EXERCISE AIM: The data below should be copied out exactly, with its pictures omitted.

INFORMATION GIVEN:
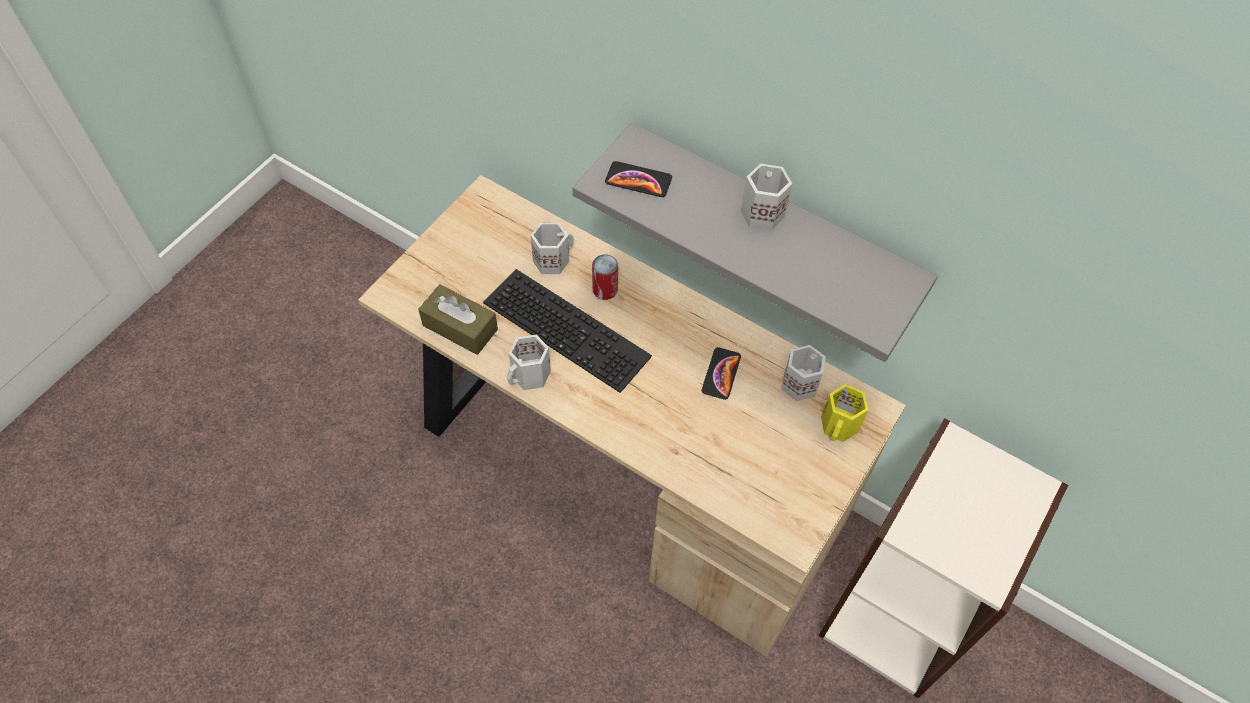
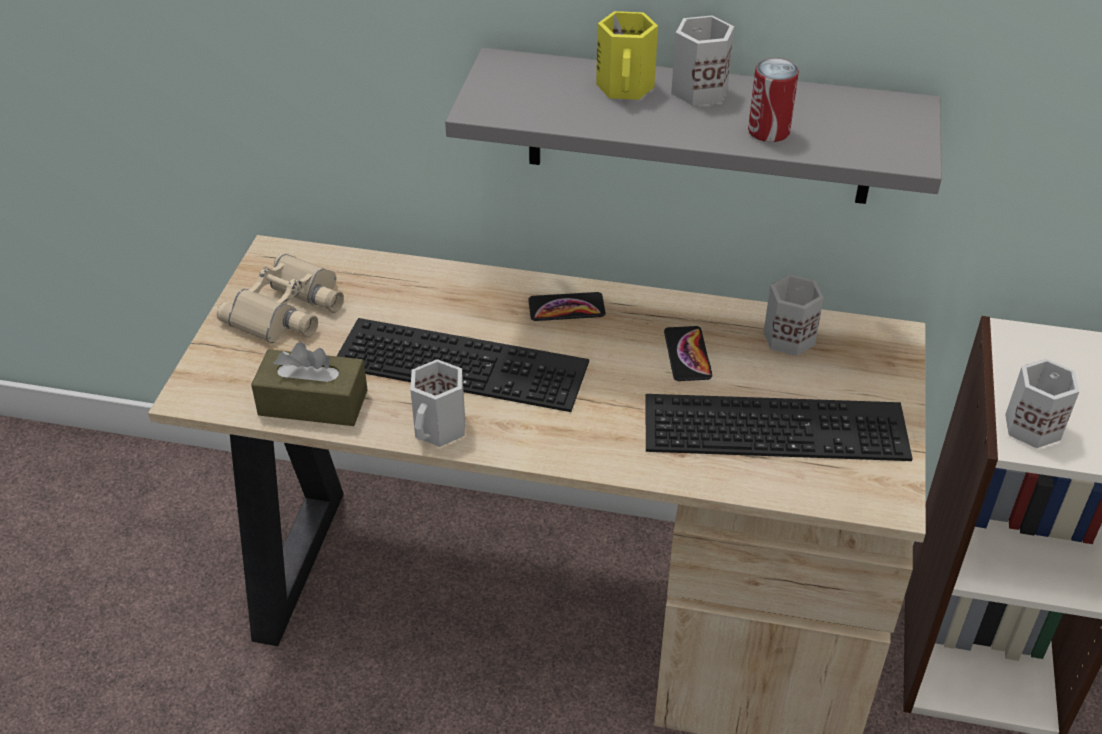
camera: 20 degrees left, 15 degrees down
(476, 246) = (289, 309): none -> beige binoculars
(552, 259) = (401, 297): white mug -> white mug (1031, 425)
(605, 290) = (488, 309): can -> can (768, 131)
(638, 180) = (526, 95): phone -> phone (566, 308)
(753, 452) = (777, 424): none -> keyboard
(840, 426) = (864, 365): yellow mug -> yellow mug (627, 87)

SOLUTION TO THE EXERCISE:
camera: 20 degrees left, 15 degrees down
(476, 246) = (289, 309): none -> beige binoculars
(552, 259) = (401, 297): white mug -> white mug (1031, 425)
(605, 290) = (488, 309): can -> can (768, 131)
(638, 180) = (526, 95): phone -> phone (566, 308)
(753, 452) = (777, 424): none -> keyboard
(840, 426) = (864, 365): yellow mug -> yellow mug (627, 87)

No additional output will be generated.